In contrast was the crucifix before the altar—dark
wood, pale figure; stiff, formal, the outstretched upper limbs in a
perfect T, the head upraised and gazing straight ahead. King
Regnant, not the suffering Man on the tree.
Morgan decided he didn’t much like this cold
depiction of his Lord. It sucked away the humanness, almost
nullified the air of life and warmth the living walls provided.
Even the glow of blue vigil and votive lights, the golden wash of
pilgrim candles, could scarcely soften the cold, unyielding
countenance of the King of Heaven.
Distractedly Morgan dipped his fingers into a font
of holy water to the right of the doors and crossed himself as he
started down the narrow aisle. His initial impression of serenity
had been shattered by his closer scrutiny of the chapel, to be
replaced by an air of uneasiness. He missed the weight of his blade
at his side. He would be glad to be away from this place.
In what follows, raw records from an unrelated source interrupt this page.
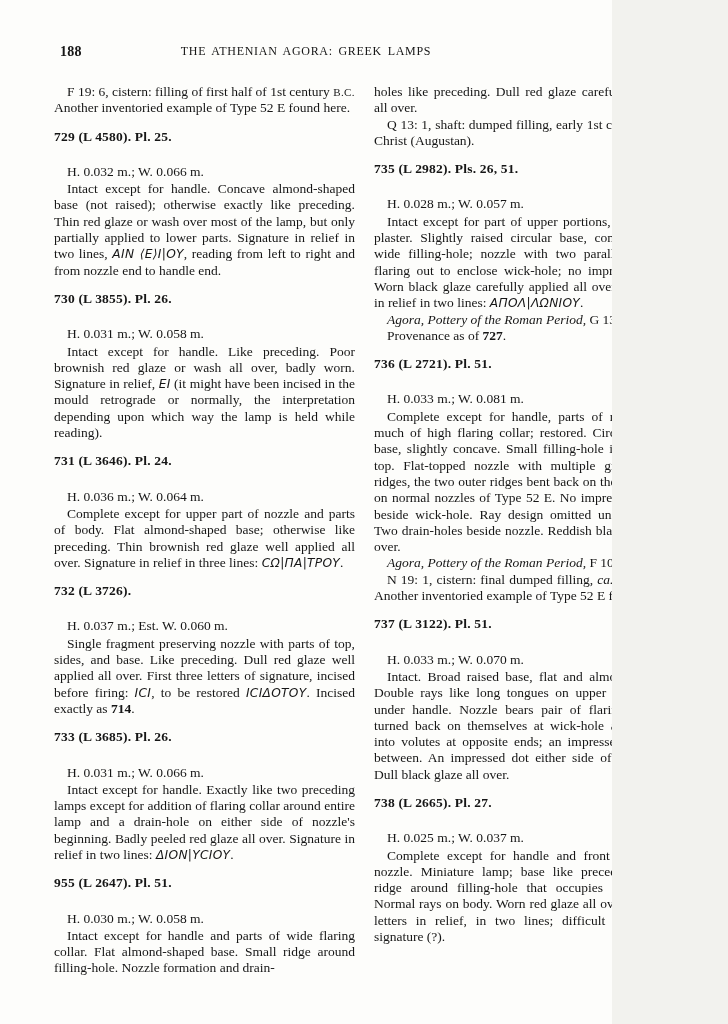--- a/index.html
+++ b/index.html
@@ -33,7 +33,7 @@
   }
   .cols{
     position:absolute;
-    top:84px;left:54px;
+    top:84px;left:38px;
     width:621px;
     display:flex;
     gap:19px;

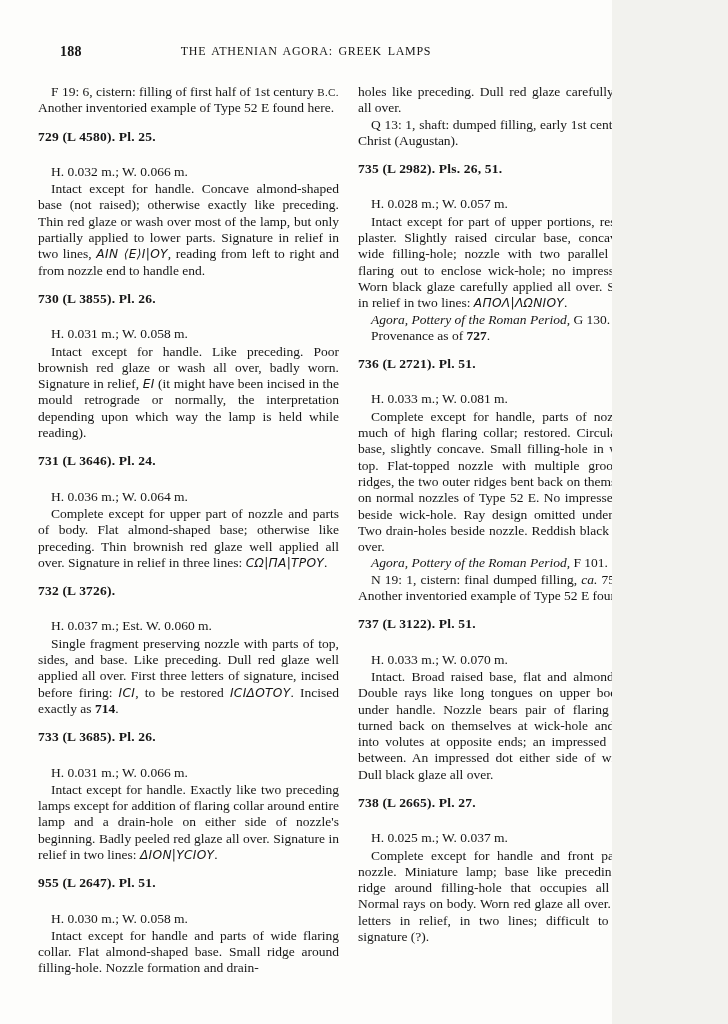--- a/index.html
+++ b/index.html
@@ -96,7 +96,7 @@
         <div class="blk entry-head"><span>737 (L 3122). Pl. 51.</span></div>
         <div class="blk dims"><span>H. 0.033 m.; W. 0.070 m.</span></div>
         <div class="blk para"><span>Intact. Broad raised base, flat and almond-shaped. Double rays like long tongues on upper body, none under handle. Nozzle bears pair of flaring grooves turned back on themselves at wick-hole and curling into volutes at opposite ends; an impressed palmette between. An impressed dot either side of wick-hole. Dull black glaze all over.</span></div>
-        <div class="blk entry-head"><span>738 (L 2665). Pl. 27.</span></div>
+        <div class="blk entry-head"><span>858 (L 1843). Pl. 27.</span></div>
         <div class="blk dims"><span>H. 0.025 m.; W. 0.037 m.</span></div>
         <div class="blk para"><span>Complete except for handle and front parts with nozzle. Miniature lamp; base like preceding. Little ridge around filling-hole that occupies all of top. Normal rays on body. Worn red glaze all over. On base letters in relief, in two lines; difficult to read; a signature (?).</span></div>
       </div>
Pausing at a small table in the center of the
aisle, he lit a yellow taper, which he was required to carry to the
front of the chapel and leave by the altar. As the wick flared, his
mind flicked back for just an instant to that same color of flame
in sunlight that had been the hair of the woman in the coach. Then
his candle was lit, and wax was dripping down his fingers,
reminding him that it was time to continue.
The candles of other pilgrims flickered on stands
behind the altar rail, before the image of the saint, but the gate
in the altar rail was closed. Nodding respect to the altar, Morgan
dropped to one knee and reached for the latch behind the gate,
stood as it released with an audible click. As he pulled away, the
back of his hand scraped against something sharp enough to draw
blood. Instinctively he put the wounded spot to his mouth, thinking
as he stepped through the gate that this was a strange place for
something that sharp.
He leaned down to take a closer look, still nursing
his wounded hand—and the whole room began to spin. Before he could
even straighten, he felt himself being drawn into a whirling
maelstrom laced with all the colors of time.
Merasha! his mind shrieked.
It must have been on the gate latch—and then he had
further carried it to his mouth! Worse, it was not just the
mind-numbing effect of the Deryni-sensitive merasha he was
fighting. Another force was impinging upon his consciousness: a
surging, powerful presence that threatened to surround him,
to drag him into oblivion.
He fell to hands and knees and fought to resist it,
fearing as he did that it was too late, that the attack had been
too sudden, the drug too powerful. It was like a huge hand reaching
down for him, a hand that filled the room, blotting out the
swimming, trembling light as it curled around him.
He tried to cry out to Duncan as pain engulfed his
mind, tried in a final effort to shake the sinister force that was
overpowering him. But it was no use. Though it seemed his screams
could split the firmament, a detached part of him knew that they,
too, were being absorbed by this thing.
He felt himself falling, and his scream was
soundless, frozen, as he slipped into the void.